The ANUMC typically runs canyon trips from late September through to early May. During summer canyon trips will often run every weekend to the Blue Mountains, Kanangra and Bungonia. Outside of those dates trips are limited by colder temperatures and shorter days. That said, there are a handful of dry canyons which are suitable to do in the winter. Get in contact with the activity officer or post on the ANUMC facebook page and mailing list if you are interested in canyons but don't see any on the calendar. To whet your appetite for adventure Tom Brennan's ozultimate site provides a nice description of many of the canyons visited by ANUMC.
Personal gear available to hire from Gear Store
- Canyoning pack, at least 30L with drainage holes
- Harness with cows-tail safety line
- Descending / belay device
- 3 x screwgate carabiners
- Prussik loops (buy from Paddy Pallin or Gear Store)
Personal gear to bring
- Rain parka
- Dry bags or garbage bags for your gear
- Headtorch and spare batteries
- Sandshoes (e.g. Dunlop Volleys)
- Personal first aid kit
- Wool jumper and beanie
- Wool socks
- Water bottle
- Lunch & snacks
It is very important to never bring cotton on canyon trips. Once wet it takes a long time to dry off and provides little insulation.

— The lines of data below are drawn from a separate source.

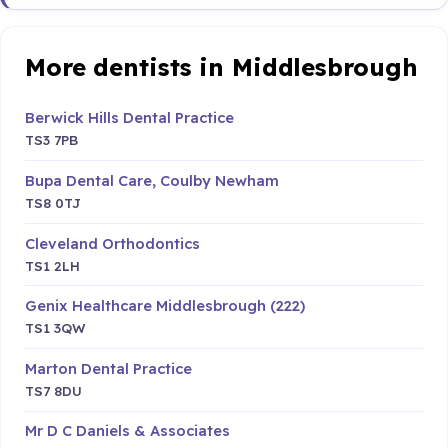
More dentists in Middlesbrough
Berwick Hills Dental Practice
TS3 7PB
Bupa Dental Care, Coulby Newham
TS8 0TJ
Cleveland Orthodontics
TS1 2LH
Genix Healthcare Middlesbrough (222)
TS1 3QW
Marton Dental Practice
TS7 8DU
Mr D C Daniels & Associates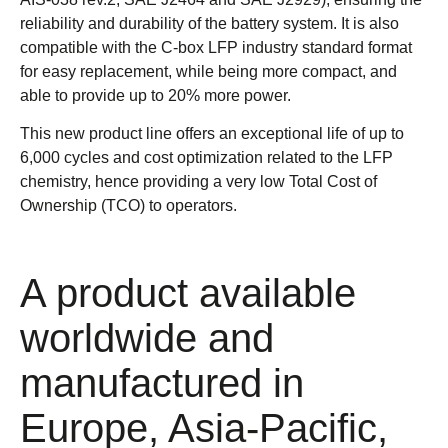
reliability and durability of the battery system. It is also
compatible with the C-box LFP industry standard format
for easy replacement, while being more compact, and
able to provide up to 20% more power.
This new product line offers an exceptional life of up to
6,000 cycles and cost optimization related to the LFP
chemistry, hence providing a very low Total Cost of
Ownership (TCO) to operators.
A product available
worldwide and
manufactured in
Europe, Asia-Pacific,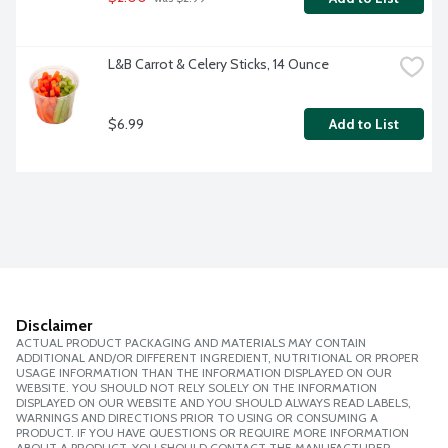
L&B Carrot & Celery Sticks, 14 Ounce
$6.99
Add to List
Disclaimer
ACTUAL PRODUCT PACKAGING AND MATERIALS MAY CONTAIN
ADDITIONAL AND/OR DIFFERENT INGREDIENT, NUTRITIONAL OR PROPER
USAGE INFORMATION THAN THE INFORMATION DISPLAYED ON OUR
WEBSITE. YOU SHOULD NOT RELY SOLELY ON THE INFORMATION
DISPLAYED ON OUR WEBSITE AND YOU SHOULD ALWAYS READ LABELS,
WARNINGS AND DIRECTIONS PRIOR TO USING OR CONSUMING A
PRODUCT. IF YOU HAVE QUESTIONS OR REQUIRE MORE INFORMATION
ABOUT A PRODUCT, YOU SHOULD CONTACT THE MANUFACTURER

Prefer either fleece, wool or poly-pro. The best places to get cheap poly-pro thermals is in Kathmandu clearance stores or perhaps Big W. The quality of the thermals doesn't really matter, you can always layer them. If you plan on doing many canyons you can save money and hassle by getting your own wetsuit. Buy a second-hand or budget wesuit on ebay or gumtree, preferably a 2-3mm thickness full-length suit. Having the right shoes can make or break your canyon experience. Old runners are ok for most short canyons, but for longer ones Volleys just can't be beat: they are both cheap and grippy. You can usually get them for about $30 from Big W in Civic. If you are at all unsure about whether a piece of gear you have is suitable to take into a canyon, ask your trip leader. It is always better to find out before-hand than in the canyon.
The basic skills your trip leader will expect of you are:
gear self-check (you have the right gear and can use it properly)
safety at anchors (able to safely get on and off rope using ABC check and safety line)
safety on rope (descend under control)
swimming, for wet canyons (min 50m but up to 200m, with flotation)
able to manage warmth (bring sufficient warm clothes and food)
basic knots (figure eight, clove, overhand)
If participants are totally new to canyoning then the trip leader will organise a quick safety practise at the climbing wall the week before the trip to cover the first three items on the list above. If you have climbed outdoors previously then you will most likely be familiar with gear and anchor safety, but it is worthwhile attending to learn the specific steps for abseiling in canyons. In longer, more remote canyons trip leaders expect their participants to manage their safety independently. More advanced skills include:
rope ascending techniques
abseil with self-belay
knots (prusiks, munter, EDK and other bends)
You will pick up these skills as you attend more canyon trips. Typically after two or three trips you will have most of the skills listed above. So, if you want to do 'advanced' canyons, you do more beginner canyons. Ask your trip leader if in doubt. Finally, trip leaders are expected to know at least:
anchor construction (knots, slings, mallions)
basic rescue techniques (tandem abseil, hauling, top belay)
To become trip leaders you must have had some experience co-leading trips with more experienced canyon leaders. Co-leaders will have most of the technical skills of leaders but for whatever reason are not yet able to lead a group independently. Group management is the hardest skill to master and the only real way to learn it is to co-lead as many trips as possible.